7 min read

Data Engineering as a Service

Financial data lies at the heart of every investment decision. As the finance industry evolves towards being more technologically advanced with AI-driven investment decisions becoming more commonplace, the ease at which financial data may be accessed and used is becoming increasingly important.  There is a significant lag, however, with major financial data providers still relying on outdated technologies, with little consideration of the end-user experience. This results in organisations spending thousands of man-hours to survey data sources, integrate with legacy data delivery mechanisms, and follow laborious manual processes to get their data.

Let’s consider an extremely simple task. An Alis Exchange client would like to get historical price and market capitalisation data for Apple, Microsoft, Tesla using their Bloomberg Data License subscription. Simple, right? Not so fast.

At Alis Exchange we believe the answer should be a resounding yes. The sad truth of the matter, however, is that the current state of financial data providers left us baffled when attempting to answer this seemingly simple question… We found that legacy systems and poorly designed data delivery pipelines could make even such a rudimentary request feel like a day-job.

Getting data from Bloomberg Data Licence

Bloomberg Data License is the Rolls-Royce of market data providers in terms of coverage, quality and depth. It also provides a useful case study of the many hoops, contortions and escape room like puzzles that consumers of financial data are expected to solve - even from the very best of these types of systems.
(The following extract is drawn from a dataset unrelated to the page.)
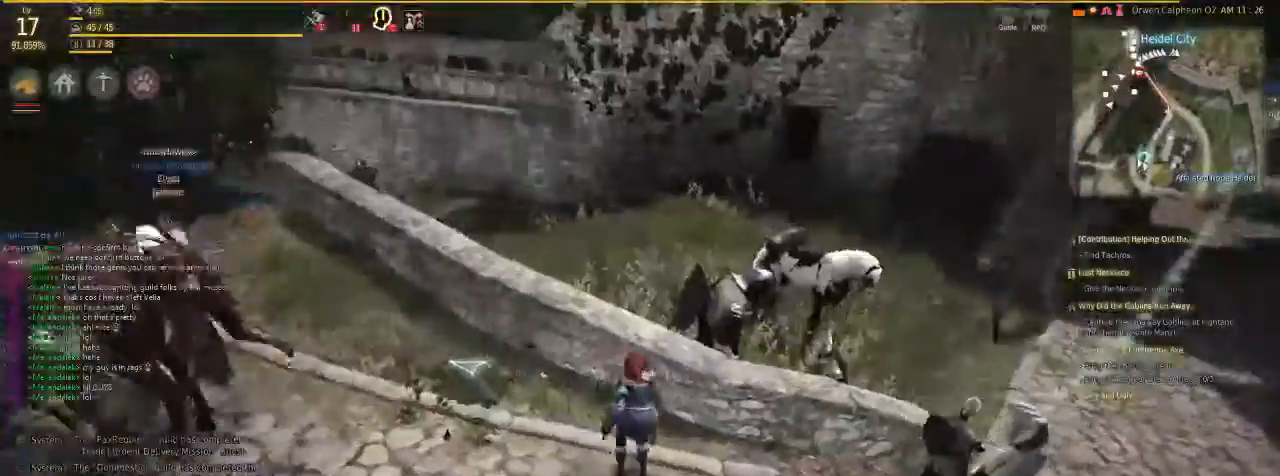
{"keys": ["f"], "mouse": [], "events": [[100, "f", "down"]]}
The request protocol involves a cryptic request message in the form of a .txt file, that is uploaded to an SSH File Transfer Protocol (SFTP) server via a whitelisted IP address, an undisclosed waiting period and, finally, a .txt response file containing your data in yet another a cryptic format. If you find that sounds slightly complicated, not only are you right, but you’re not yet enlightened to the hidden complexities of this task. Let’s break it up into steps… (to skip the tedious explanation of the status-quo and see our solution, skip ahead to Data Engineering as a Service)

Step 1: Construct the request file

To start off with, you are required to manually construct a text file in a very particular format, indicating which Instruments and Fields you might want to get data for. For our example, we would like to request price and market cap data for Apple, Microsoft and Tesla from 1 Jan 2000 up to today (5 October 2022).

The request file, as seen in the image below is a pure text file with very strict formatting rules, including the use of a START-OF-FILE, START-OF-FIELDS and START-OF-DATA lines, nudging you to start filling in text, with the accompanying END statements, signifying you can stop now.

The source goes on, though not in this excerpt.